A final example is U.S. Pat. No. 5,214,757 directed to an automated, fully transportable mapping system, which utilizes position information gathered from a Global Positioning Satellite (GPS) capture program to create new maps or annotate existing maps contained in a Geographic Information System (GIS) database, in real time. In addition, the invention displays position information captured by GPS in real-time, enabling users to track the path on which they are travelling. Attributes related to the position information may also be entered in real time, and are stored in a file for subsequent inclusion in a GIS database.
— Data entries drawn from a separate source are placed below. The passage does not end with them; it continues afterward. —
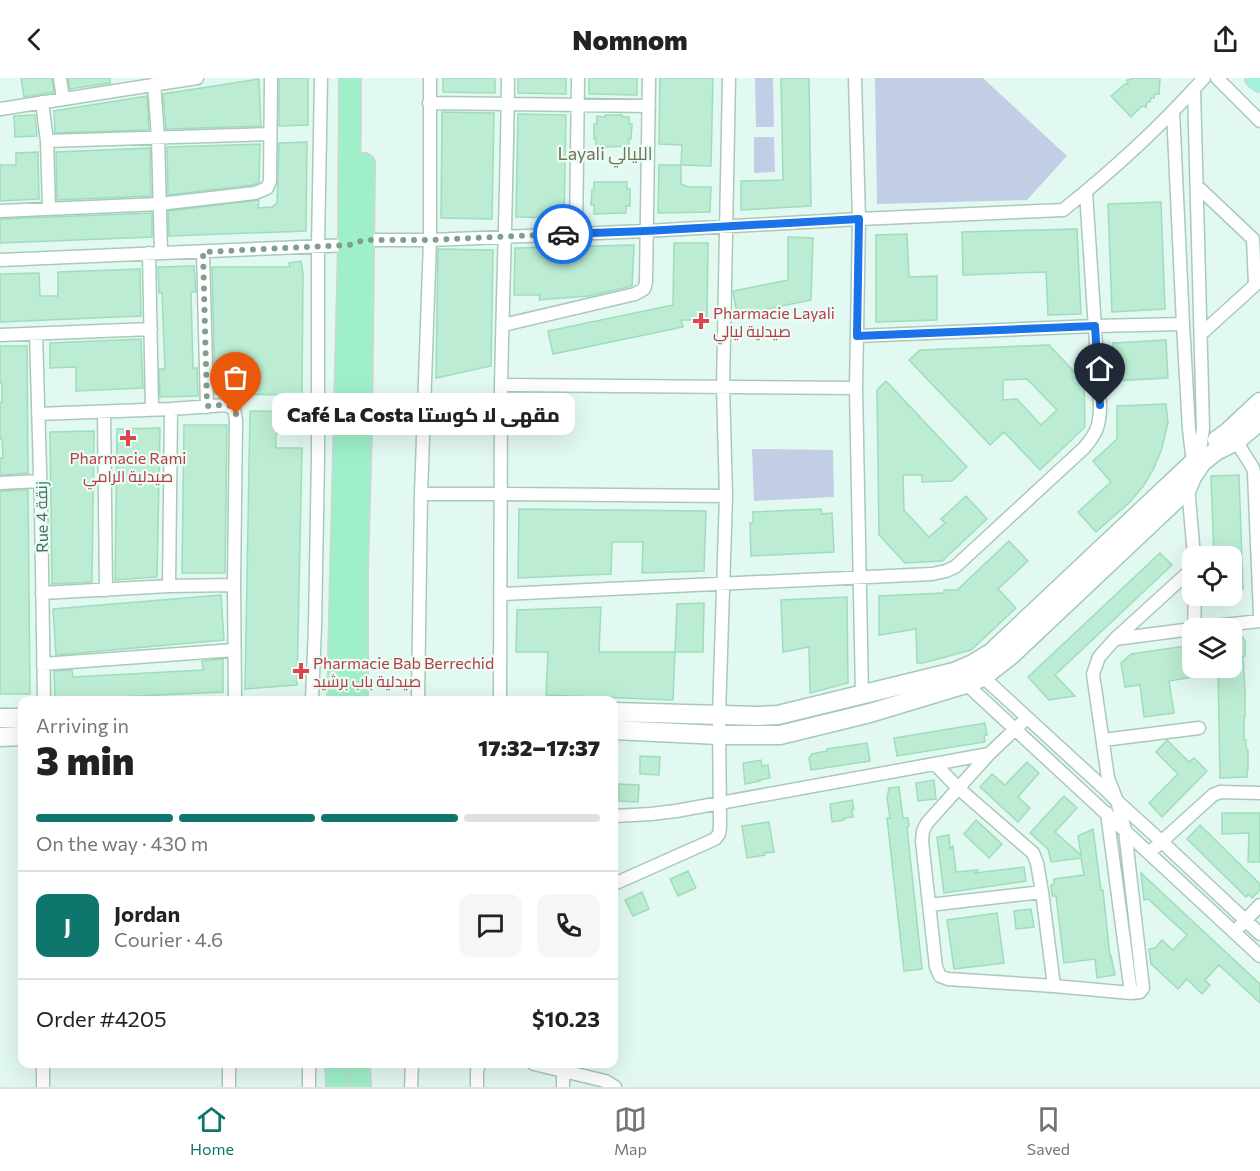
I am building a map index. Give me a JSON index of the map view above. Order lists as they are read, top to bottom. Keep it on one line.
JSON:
{"streets":{"street":["Rue 4 زنقة"]},"districts":["Layali الليالي"],"places":{"health":["Pharmacie Layali صيدلية ليالي","Pharmacie Rami صيدلية الرامي","Pharmacie Bab Berrechid صيدلية باب برشيد"],"other":["Café La Costa مقهى لا كوستا"]},"page":{"header":"Nomnom","bubble":"Café La Costa مقهى لا كوستا","heading":["3 min","Arriving in","17:32–17:37"],"panel":["Jordan","Courier · 4.6","Order #4205","$10.23"],"bar":"On the way · 430 m","round":"J","tabs":["Home","Map","Saved"]}}
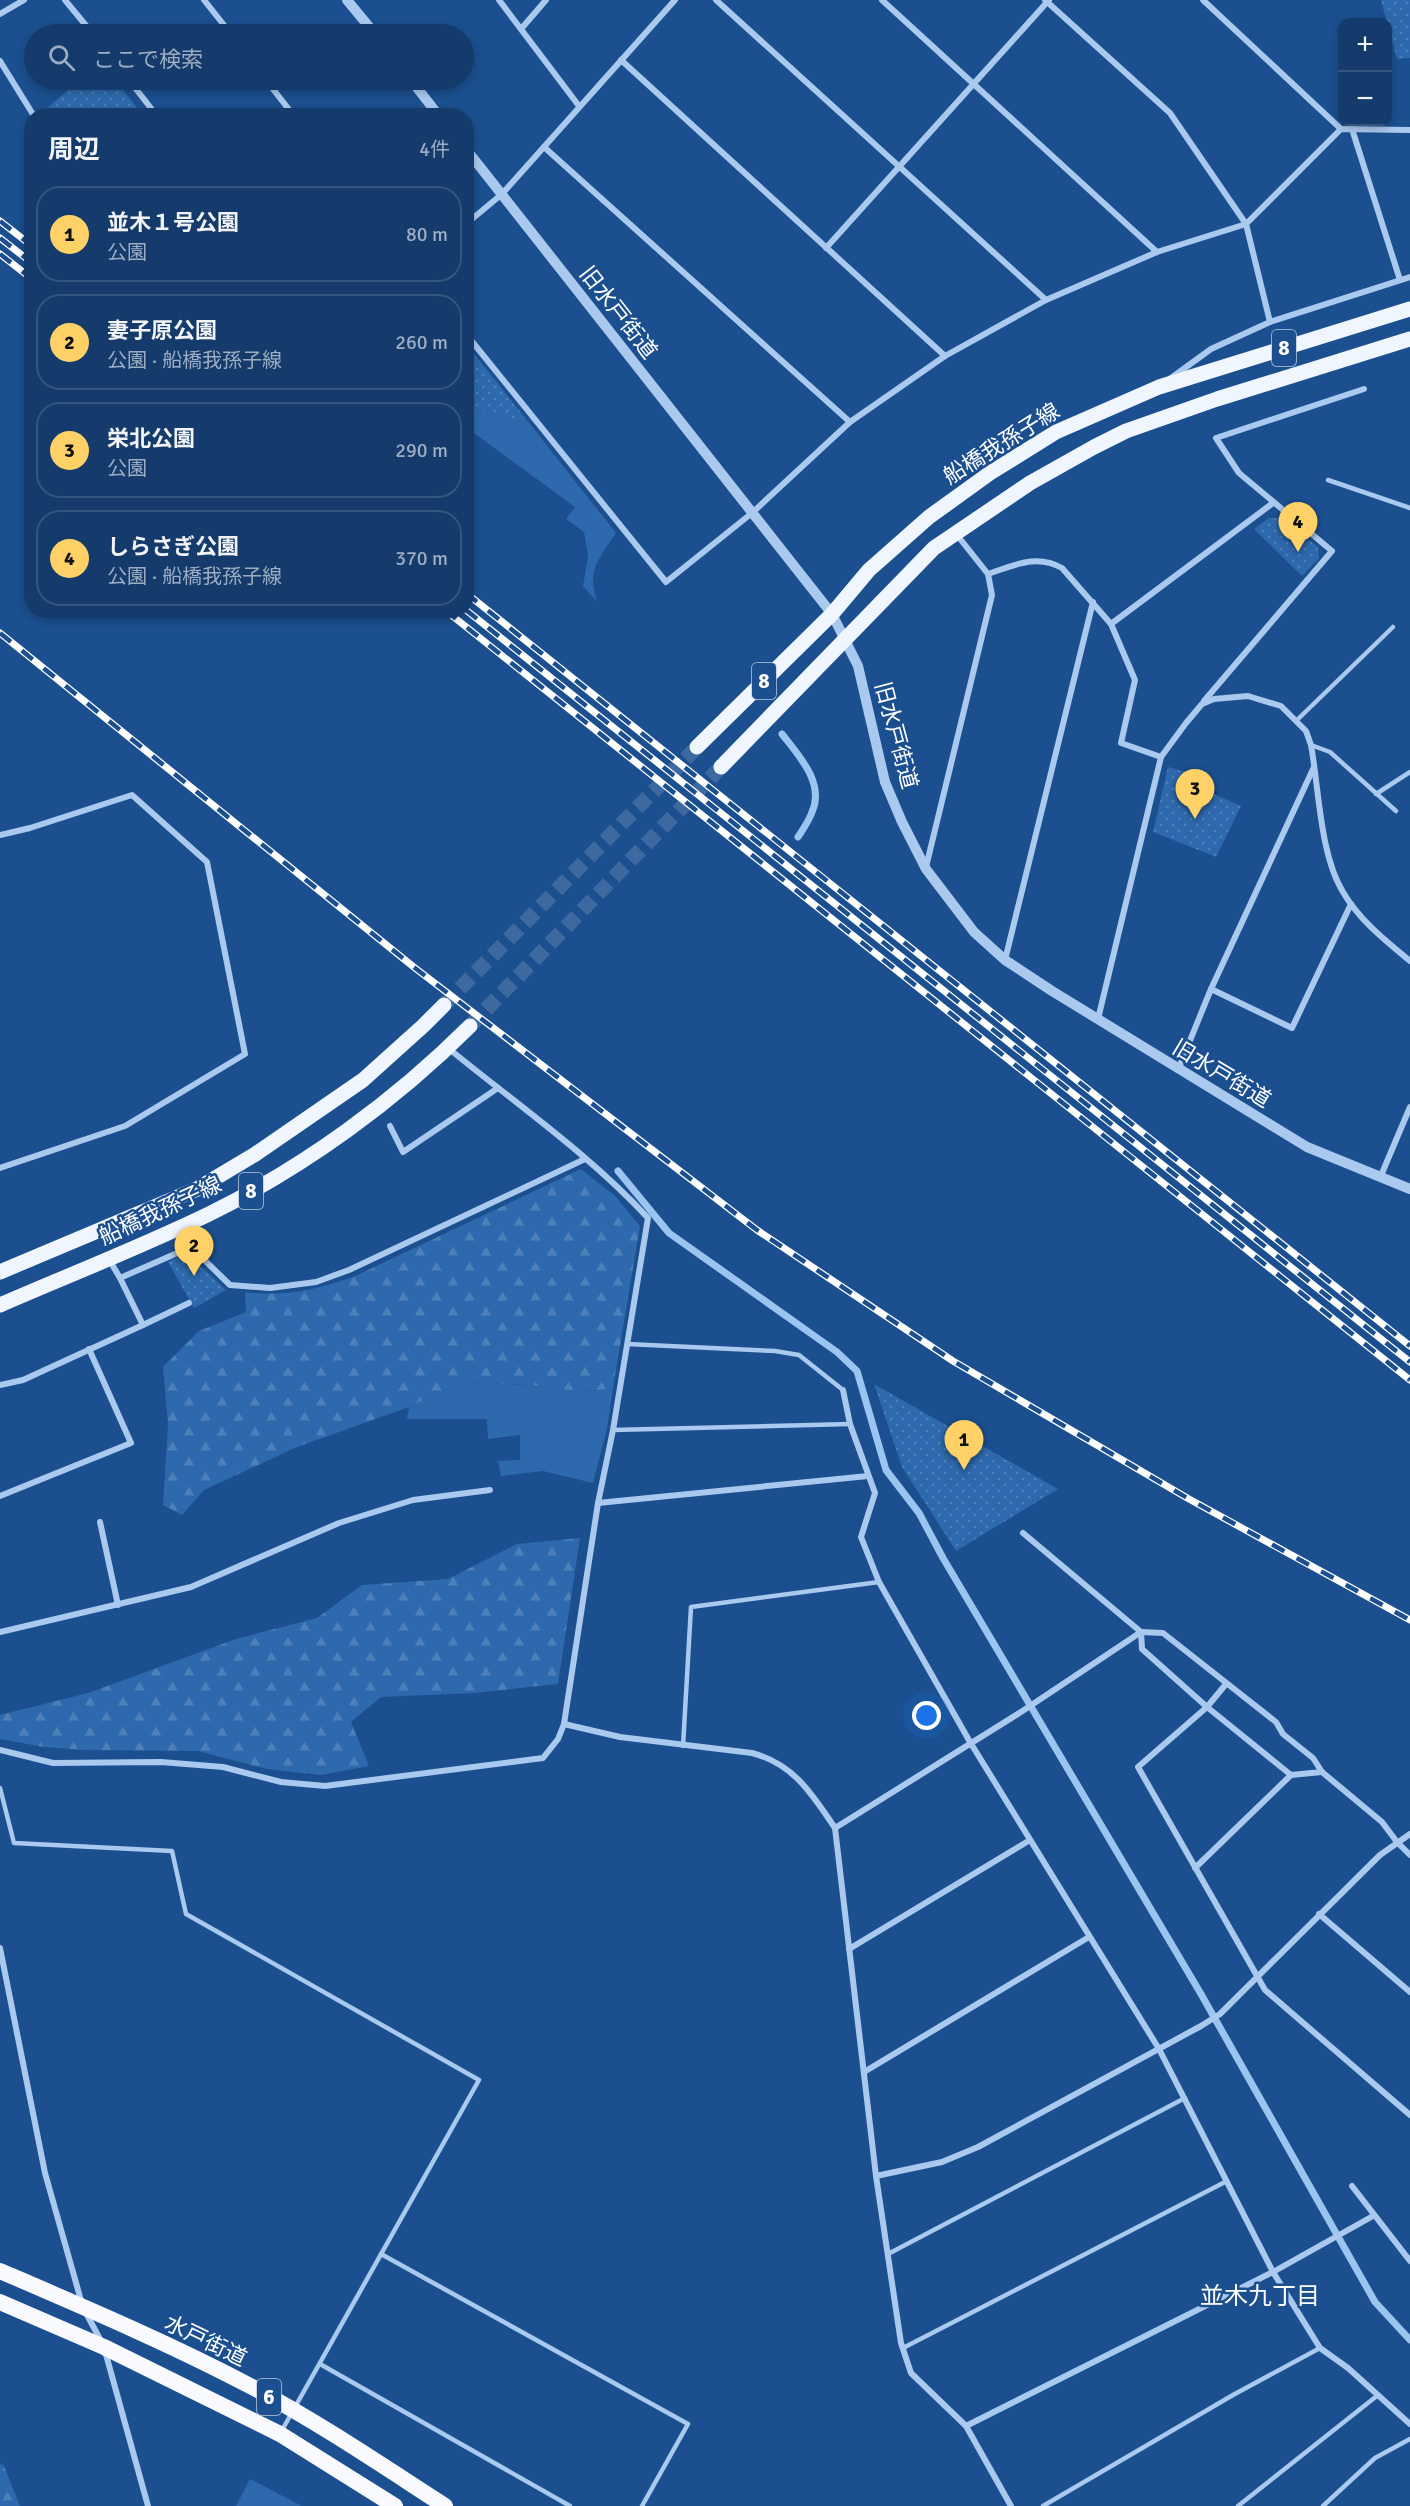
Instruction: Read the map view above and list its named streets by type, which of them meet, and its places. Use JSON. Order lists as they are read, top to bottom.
{
  "streets": {
    "highway": ["水戸街道", "6"],
    "main road": ["8", "船橋我孫子線"],
    "street": ["旧水戸街道"]
  },
  "crossings": [
    ["旧水戸街道", "8"],
    ["旧水戸街道", "船橋我孫子線"]
  ],
  "districts": ["並木九丁目"],
  "page": {
    "map_buttons": ["+", "−"],
    "search": "ここで検索",
    "heading": ["周辺", "4件"],
    "list": [
      {
        "mark": "1",
        "name": "並木１号公園",
        "note": "公園",
        "value": "80 m"
      },
      {
        "mark": "2",
        "name": "妻子原公園",
        "note": "公園 · 船橋我孫子線",
        "value": "260 m"
      },
      {
        "mark": "3",
        "name": "栄北公園",
        "note": "公園",
        "value": "290 m"
      },
      {
        "mark": "4",
        "name": "しらさぎ公園",
        "note": "公園 · 船橋我孫子線",
        "value": "370 m"
      }
    ],
    "pins": [
      "4",
      "3",
      "2",
      "1"
    ]
  }
}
Even if in the initial stages an LUP could use a Geographic Information System (hereinafter “GIS”) to get some of the information made available as a result of the innovations and improvements in the prior art set forth herein above, the LUP will still have to conduct a walk-through and make a decision on the basis of the walk-through as to potential use/preservation of, and/or acquisition of the land for the following reasons: (a) not all of the information relating to land use and preservation, i.e., geographic location of the land, climate data, and detailed physical characteristics and land use constraints such as topography, location of known riparian areas, location of suspected riparian areas, water bodies, buffer zones, soil classifications, vegetation types and cover, utilities, flood zones, groundwater aquifers, and slope of the land, is available on data bases accessible via the internet, or otherwise; (b) the information changes from locality to locality, county to county, state to state; and even if the information did not change and was in fact all available, c) the tools and procedures for accurately, precisely, and repeatedly synthesizing such information to generate meaningful and useful results, do not exist.
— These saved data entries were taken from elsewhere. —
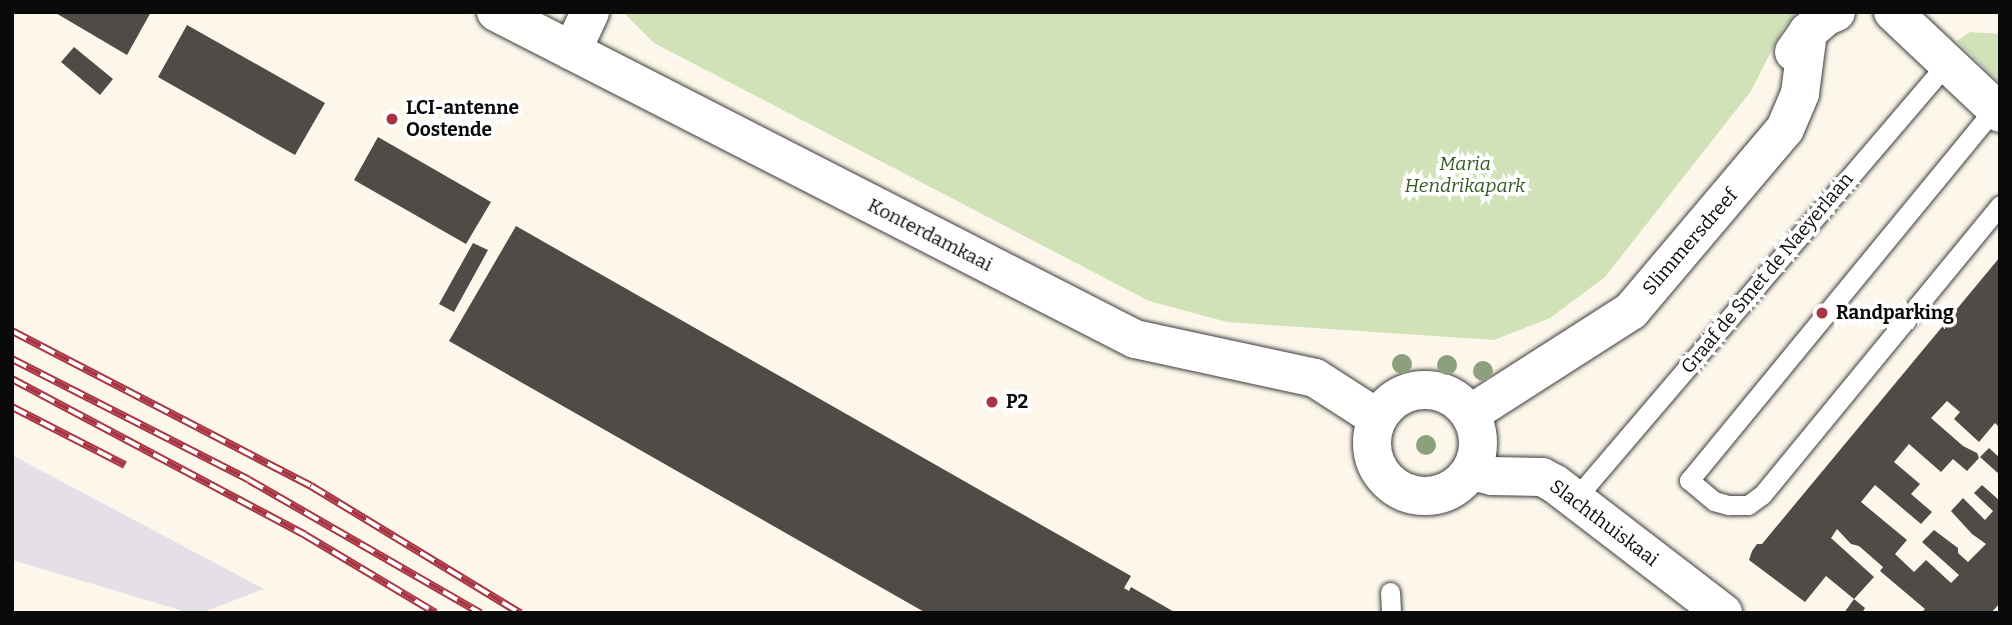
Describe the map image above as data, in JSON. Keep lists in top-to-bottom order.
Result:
{
  "streets": {
    "street": ["Konterdamkaai", "Slimmersdreef", "Slachthuiskaai"],
    "lane": ["Graaf de Smet de Naeyerlaan"]
  },
  "crossings": [
    ["Konterdamkaai", "Slimmersdreef"],
    ["Konterdamkaai", "Slachthuiskaai"],
    ["Slimmersdreef", "Slachthuiskaai"]
  ],
  "parks": ["Maria Hendrikapark"],
  "places": ["LCI-antenne Oostende", "Randparking", "P2"]
}
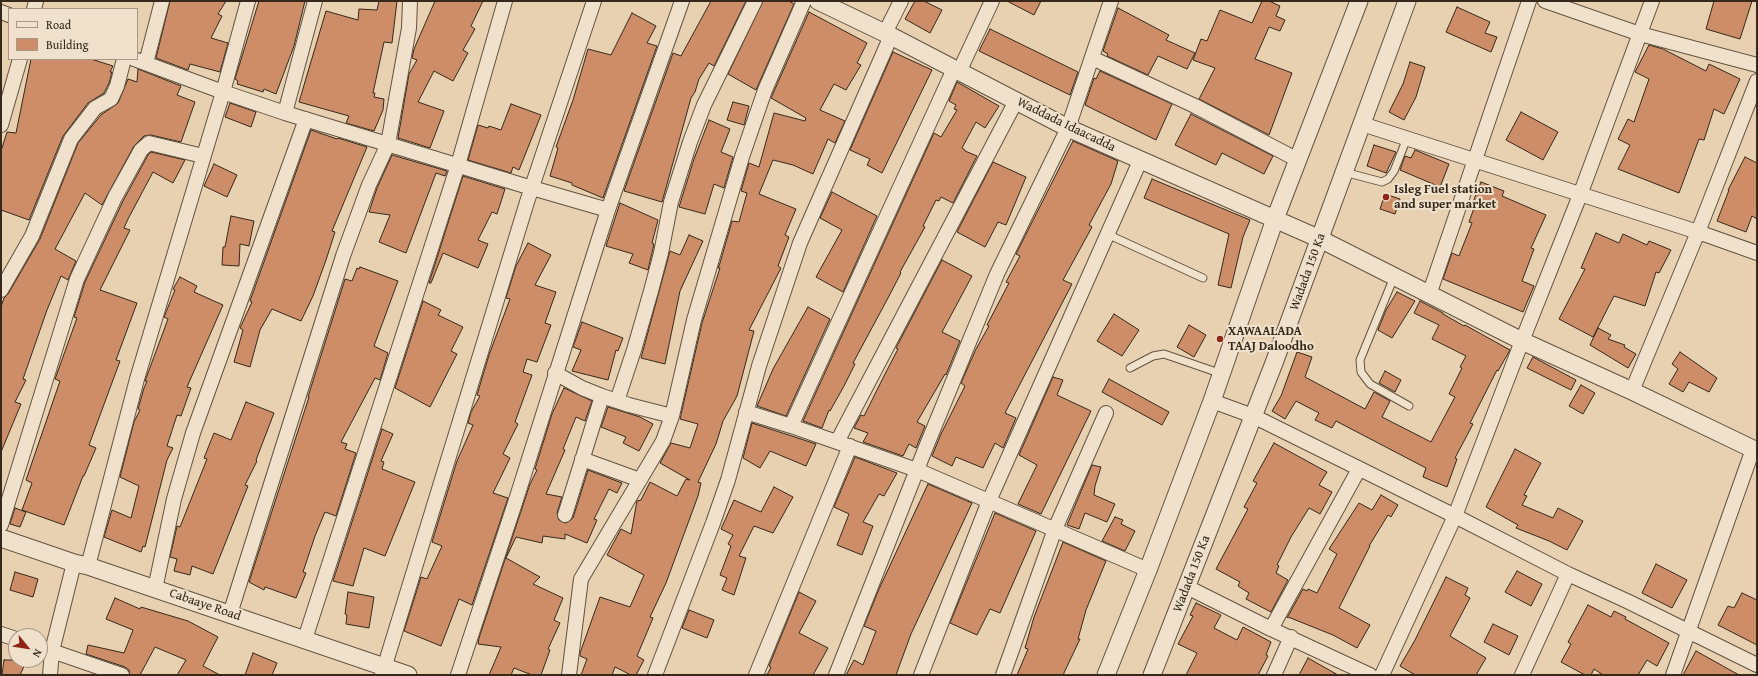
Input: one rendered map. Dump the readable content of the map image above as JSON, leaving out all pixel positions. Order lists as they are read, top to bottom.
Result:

Consequently, the entire evaluation process is still burdensome, time consuming, expensive (albeit a bit less so), subjective, imprecise and dependent on the knowledge and the experience of the individuals, defined herein as land use professionals (hereinafter “LUPs”) studying the land area or parcel. Furthermore, the process is still very difficult to standardize and reproduce so that the process can be validated and consistently repeated time and time again for precise, accurate and speedy results.
Accordingly, there is clearly a need for a method and apparatus that will provide the LUP a timely, reproducible, precise, accurate and inexpensive evaluation process before the LUP makes any substantial investment. Without such timely and accurate information the LUP will continue to make land use decisions that will result in adverse environmental and economic consequences. Further, there is clearly a need for a method and apparatus that will provide the LUP with the ability to develop an understanding of the scope of land use constraints early in the evaluation process, thereby providing the LUP with a unique decision making advantage.